PoC and protyping benefit most from AI

Every couple of days a new article pops up about how engineers are X% more productive, and how company Y laid off hundreds of developers because they are not needed anymore. … Also, if you are working on a completely fresh codebase, or on a PoC - the gains can be huge. I was able to build in the last 2 months something that would have taken me a year previously.

AI doesn't mean you can't understand code

I have found that AI-generated code is often sloppy, unnecessarily complex, and a lot of the time, just plain wrong. For me, AI code generation is akin to mindlessly copy-pasting code snippets from Stack Overflow, and we all know how that goes.
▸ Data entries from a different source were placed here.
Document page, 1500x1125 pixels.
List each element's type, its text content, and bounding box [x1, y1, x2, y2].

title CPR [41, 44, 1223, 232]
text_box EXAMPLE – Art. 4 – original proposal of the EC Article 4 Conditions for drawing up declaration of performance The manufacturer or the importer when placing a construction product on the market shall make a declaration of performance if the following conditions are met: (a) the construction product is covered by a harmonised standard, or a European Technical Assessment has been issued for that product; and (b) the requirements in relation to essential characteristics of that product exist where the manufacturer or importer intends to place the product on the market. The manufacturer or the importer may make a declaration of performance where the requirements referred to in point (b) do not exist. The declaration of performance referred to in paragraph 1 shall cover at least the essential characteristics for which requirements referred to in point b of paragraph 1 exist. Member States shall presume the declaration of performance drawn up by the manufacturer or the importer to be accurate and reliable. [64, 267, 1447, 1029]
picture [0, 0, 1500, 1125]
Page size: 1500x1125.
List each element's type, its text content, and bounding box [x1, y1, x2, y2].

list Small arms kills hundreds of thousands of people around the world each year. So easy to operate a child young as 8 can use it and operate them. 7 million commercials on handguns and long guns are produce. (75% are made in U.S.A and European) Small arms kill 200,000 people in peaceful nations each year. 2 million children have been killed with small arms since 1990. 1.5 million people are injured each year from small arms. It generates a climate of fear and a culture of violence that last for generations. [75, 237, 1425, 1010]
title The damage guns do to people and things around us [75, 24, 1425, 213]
It usually takes me longer to understand AI generated code than write my own.

You can’t off load understanding. Using AI to generate entire projects isn’t the solution. Using it as a rapid lookup tool, much more promising. Interesting that DORA metrics seem to indicate negative impact on delivery stability. Which if you’re releasing code you don’t understand seems a given.

Great SWE still in demand

Engineers got used to those cushy jobs, and became the most spoiled profession out there. We work from a nice office (or your home), solve interesting problems, and get paid in the top 10% of our country to do it.

I once told a friend that SWE is unlike any other field. You don’t have to chase certificates or slog 10 years in the pits. What other career can you say ‘No I don’t know the tech stack and I don’t know the industry and I don’t know the product’ and hear back ‘You’re Hired’?